## TASK BRIEF
Arrange the lines below as a Markdown table with the columns "No." and "Line", giving each line its row number and skipping any blank lines. Leave the pictures out of the table.

## Transcribed page contents
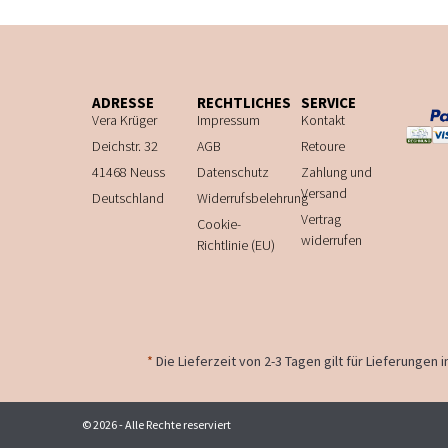
ADRESSE
RECHTLICHES
SERVICE
Vera Krüger
Impressum
Kontakt
Deichstr. 32
AGB
Retoure
41468 Neuss
Datenschutz
Zahlung und
Versand
Deutschland
Widerrufsbelehrung
Vertrag
Cookie-
widerrufen
Richtlinie (EU)
*
Die Lieferzeit von 2-3 Tagen gilt für Lieferungen
© 2026 - Alle Rechte reserviert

## OUTPUT FOR THIS EXERCISE
| No. | Line |
|---|---|
| 1 | ADRESSE |
| 2 | RECHTLICHES |
| 3 | SERVICE |
| 4 | Vera Krüger |
| 5 | Impressum |
| 6 | Kontakt |
| 7 | Deichstr. 32 |
| 8 | AGB |
| 9 | Retoure |
| 10 | 41468 Neuss |
| 11 | Datenschutz |
| 12 | Zahlung und |
| 13 | Versand |
| 14 | Deutschland |
| 15 | Widerrufsbelehrung |
| 16 | Vertrag |
| 17 | Cookie- |
| 18 | widerrufen |
| 19 | Richtlinie (EU) |
| 20 | * |
| 21 | Die Lieferzeit von 2-3 Tagen gilt für Lieferungen |
| 22 | © 2026 - Alle Rechte reserviert |